I was silent, for it was evident that the fellow suspected me of a desire to evade the regular authorities of the port.
“Come, mister,” he said with a grin, evidently divining my thoughts, “out with it, come; you want them chesties smuggled off on the quiet, don’t you now? Best take ’Badiah P. Perks into confidence, I guess; makes it smooth for all parties.”
“If you like to take our party and luggage to New York, Mr Perks,” I said quietly, “I am ready, as my uncle will be ready, to pay you well for the passage. Is it agreed?”
“Luggage, of course, mister; but them there arn’t luggage. Curiosities, didn’t you say? What’s in ’em?”

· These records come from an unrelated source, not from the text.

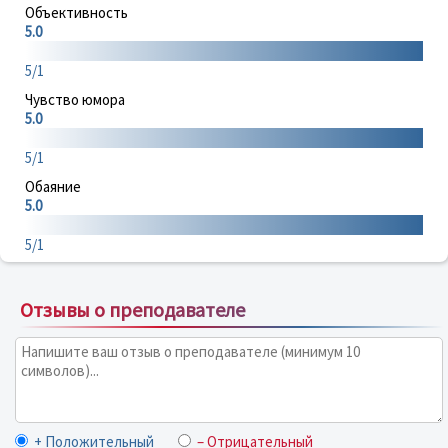
Объективность
5.0
5/1
Чувство юмора
5.0
5/1
Обаяние
5.0
5/1
Отзывы о преподавателе
+ Положительный
– Отрицательный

“That is my affair, Mr Perks.”
“’Badiah P. Perks, please mister. Now, then, is it square and confidence, and ’Badiah P. Perks’ friends, or isn’t it?”
“I shall place every confidence in the captain of our vessel, Mr Perks.”
“’Badiah P. Perks, mister.”
“Mr Obadiah P. Perks,” I said.
“Drop that O, stranger. Don’t belong. ’Badiah P. Perks, mister.”
“Mr ’Badiah P. Perks,” I said.
“And my folks calls me Kyaptin,” said the skipper. “Say, it’s wonderful how much ignorance there is ’mongst you Englishers. Wal, I won’t say I’ll take you, stranger, till I’ve brought one o’ these here yellow nigger officers to look over them chesties, and see if there’s anything in ’em as is contraband.”
I could not help changing colour, and the fellow saw it. He suspected my motives evidently, and with a smile he turned to go, reaching the door slowly and then pausing, as if he expected me to call him back, but as I did not he hesitated.
“Say, mister,” he said, “s’pose anny time’ll do for me to bring down the yaller nigger chap?”
I was so wroth with the scoundrel and his cool impudence that I took a defiant tone and said shortly:
“Any time you like, Captain Perks.”
“’Badiah P. Perks, mister. All right. I won’t be long.”
“But mind this,” I said, “you are doing it for your own amusement, for I shall advise my uncle not to go by your vessel.”
“Riled, mister? Jest a little bit, eh? All right. You’ll cool down by the time I’ve got the custom-house chap here, and then we can settle terms.”
He went off laughing, and for the moment I felt as if we were in his power.
“All my labour will have been thrown away, Tom,” I cried, “and we shall be called upon for explanations that I cannot give.”
I called my uncle into the consultation, and we agreed that the best line to take was the defiant one.
“We are under no engagement to this fellow, Harry,” said my uncle; “and we need not enter into one, as he would fleece you—perhaps rob you. For, once at sea on the vessel of such a man, he can play tyrant and do as he pleases.”
“You are right, uncle; we will not go. But if he returns with one of the Spanish officials, what then?”
“Set him at defiance; and if you are driven to extremities, appeal to the British vice-consul for aid.”